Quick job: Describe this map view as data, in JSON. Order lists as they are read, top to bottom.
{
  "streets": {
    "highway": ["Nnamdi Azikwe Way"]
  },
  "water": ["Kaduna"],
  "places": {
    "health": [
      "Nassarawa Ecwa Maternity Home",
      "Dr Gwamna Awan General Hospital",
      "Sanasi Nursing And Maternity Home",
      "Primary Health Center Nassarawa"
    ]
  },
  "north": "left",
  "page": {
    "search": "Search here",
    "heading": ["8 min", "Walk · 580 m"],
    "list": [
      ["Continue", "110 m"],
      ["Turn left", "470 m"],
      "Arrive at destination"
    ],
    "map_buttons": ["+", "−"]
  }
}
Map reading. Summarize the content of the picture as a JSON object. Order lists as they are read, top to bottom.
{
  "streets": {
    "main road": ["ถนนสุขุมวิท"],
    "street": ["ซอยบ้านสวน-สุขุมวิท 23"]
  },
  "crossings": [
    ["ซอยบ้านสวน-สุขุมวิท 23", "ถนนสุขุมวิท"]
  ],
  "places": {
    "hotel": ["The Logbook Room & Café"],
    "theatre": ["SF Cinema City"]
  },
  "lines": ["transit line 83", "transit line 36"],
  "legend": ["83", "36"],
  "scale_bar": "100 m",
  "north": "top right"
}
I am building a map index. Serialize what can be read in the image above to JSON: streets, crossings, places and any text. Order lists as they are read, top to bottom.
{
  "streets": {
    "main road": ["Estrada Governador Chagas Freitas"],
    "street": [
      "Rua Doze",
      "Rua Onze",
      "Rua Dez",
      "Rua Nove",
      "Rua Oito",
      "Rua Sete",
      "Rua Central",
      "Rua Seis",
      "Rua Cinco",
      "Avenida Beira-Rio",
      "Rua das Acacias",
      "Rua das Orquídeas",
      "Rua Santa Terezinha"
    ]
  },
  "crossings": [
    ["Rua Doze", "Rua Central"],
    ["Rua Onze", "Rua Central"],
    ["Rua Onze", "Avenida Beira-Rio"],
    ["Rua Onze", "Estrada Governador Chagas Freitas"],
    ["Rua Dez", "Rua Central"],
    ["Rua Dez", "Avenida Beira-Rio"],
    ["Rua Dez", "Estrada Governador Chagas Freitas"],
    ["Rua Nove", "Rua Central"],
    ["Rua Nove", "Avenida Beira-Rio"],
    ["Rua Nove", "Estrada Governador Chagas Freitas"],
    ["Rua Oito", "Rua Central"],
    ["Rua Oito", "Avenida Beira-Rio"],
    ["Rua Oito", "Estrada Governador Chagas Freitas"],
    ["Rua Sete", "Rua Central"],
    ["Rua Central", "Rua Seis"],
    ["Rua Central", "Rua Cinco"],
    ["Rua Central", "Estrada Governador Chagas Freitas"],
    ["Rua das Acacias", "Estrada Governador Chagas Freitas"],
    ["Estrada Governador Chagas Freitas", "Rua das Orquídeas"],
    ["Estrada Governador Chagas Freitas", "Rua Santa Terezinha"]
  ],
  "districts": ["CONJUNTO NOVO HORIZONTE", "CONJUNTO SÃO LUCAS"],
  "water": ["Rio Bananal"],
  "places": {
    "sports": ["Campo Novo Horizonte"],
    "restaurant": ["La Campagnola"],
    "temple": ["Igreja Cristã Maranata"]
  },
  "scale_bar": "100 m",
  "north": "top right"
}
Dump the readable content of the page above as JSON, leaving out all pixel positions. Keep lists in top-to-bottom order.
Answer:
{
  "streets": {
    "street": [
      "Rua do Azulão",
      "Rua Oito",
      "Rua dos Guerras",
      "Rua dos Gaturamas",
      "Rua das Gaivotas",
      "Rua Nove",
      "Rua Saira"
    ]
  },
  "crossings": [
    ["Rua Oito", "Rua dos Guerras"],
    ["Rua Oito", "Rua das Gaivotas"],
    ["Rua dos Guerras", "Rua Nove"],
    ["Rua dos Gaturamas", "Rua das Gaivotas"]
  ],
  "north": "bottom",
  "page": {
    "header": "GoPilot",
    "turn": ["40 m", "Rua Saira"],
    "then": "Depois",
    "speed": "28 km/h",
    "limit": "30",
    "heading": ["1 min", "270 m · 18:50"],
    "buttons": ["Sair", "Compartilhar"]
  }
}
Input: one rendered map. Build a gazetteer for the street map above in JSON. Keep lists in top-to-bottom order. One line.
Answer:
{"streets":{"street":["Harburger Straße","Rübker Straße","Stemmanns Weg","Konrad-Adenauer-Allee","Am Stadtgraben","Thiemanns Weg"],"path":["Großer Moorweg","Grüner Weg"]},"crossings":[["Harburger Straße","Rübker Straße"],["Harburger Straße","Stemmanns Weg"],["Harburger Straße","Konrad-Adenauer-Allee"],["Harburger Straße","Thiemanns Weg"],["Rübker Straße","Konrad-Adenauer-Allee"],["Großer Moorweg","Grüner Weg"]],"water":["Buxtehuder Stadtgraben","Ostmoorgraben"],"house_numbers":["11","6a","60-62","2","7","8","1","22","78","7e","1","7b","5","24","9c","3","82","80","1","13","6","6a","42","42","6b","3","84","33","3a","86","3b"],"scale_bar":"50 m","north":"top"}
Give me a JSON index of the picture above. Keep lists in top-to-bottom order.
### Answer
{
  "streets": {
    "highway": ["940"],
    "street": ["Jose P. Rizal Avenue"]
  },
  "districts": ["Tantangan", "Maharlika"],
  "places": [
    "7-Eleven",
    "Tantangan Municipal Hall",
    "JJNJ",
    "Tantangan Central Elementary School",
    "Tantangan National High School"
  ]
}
========================================
> Aim of the task
Exactly how many lines of the records above contain "Keep"? Please state only the number.

> Solution to the exercise
3